╭─ RECORDS PROVIDED

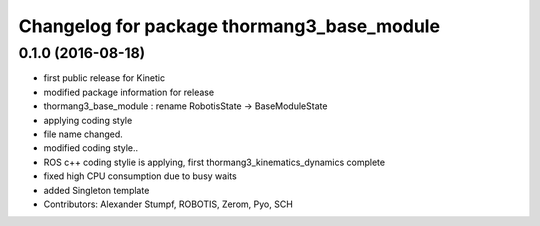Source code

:^^^^^^^^^^^^^^^^^^^^^^^^^^^^^^^^^^^^^^^^^^^
Changelog for package thormang3_base_module
^^^^^^^^^^^^^^^^^^^^^^^^^^^^^^^^^^^^^^^^^^^

0.1.0 (2016-08-18)
-----------
* first public release for Kinetic
* modified package information for release
* thormang3_base_module : rename RobotisState -> BaseModuleState
* applying coding style
* file name changed.
* modified coding style..
* ROS c++ coding stylie is applying, first thormang3_kinematics_dynamics complete
* fixed high CPU consumption due to busy waits
* added Singleton template
* Contributors: Alexander Stumpf, ROBOTIS, Zerom, Pyo, SCH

╰─

### [YOUR OBJECTIVE]
Copy each line of the material above exactly, but not the images.

### [RESPONSE BELOW]
Source code

:^^^^^^^^^^^^^^^^^^^^^^^^^^^^^^^^^^^^^^^^^^^
Changelog for package thormang3_base_module
^^^^^^^^^^^^^^^^^^^^^^^^^^^^^^^^^^^^^^^^^^^

0.1.0 (2016-08-18)
-----------
* first public release for Kinetic
* modified package information for release
* thormang3_base_module : rename RobotisState -> BaseModuleState
* applying coding style
* file name changed.
* modified coding style..
* ROS c++ coding stylie is applying, first thormang3_kinematics_dynamics complete
* fixed high CPU consumption due to busy waits
* added Singleton template
* Contributors: Alexander Stumpf, ROBOTIS, Zerom, Pyo, SCH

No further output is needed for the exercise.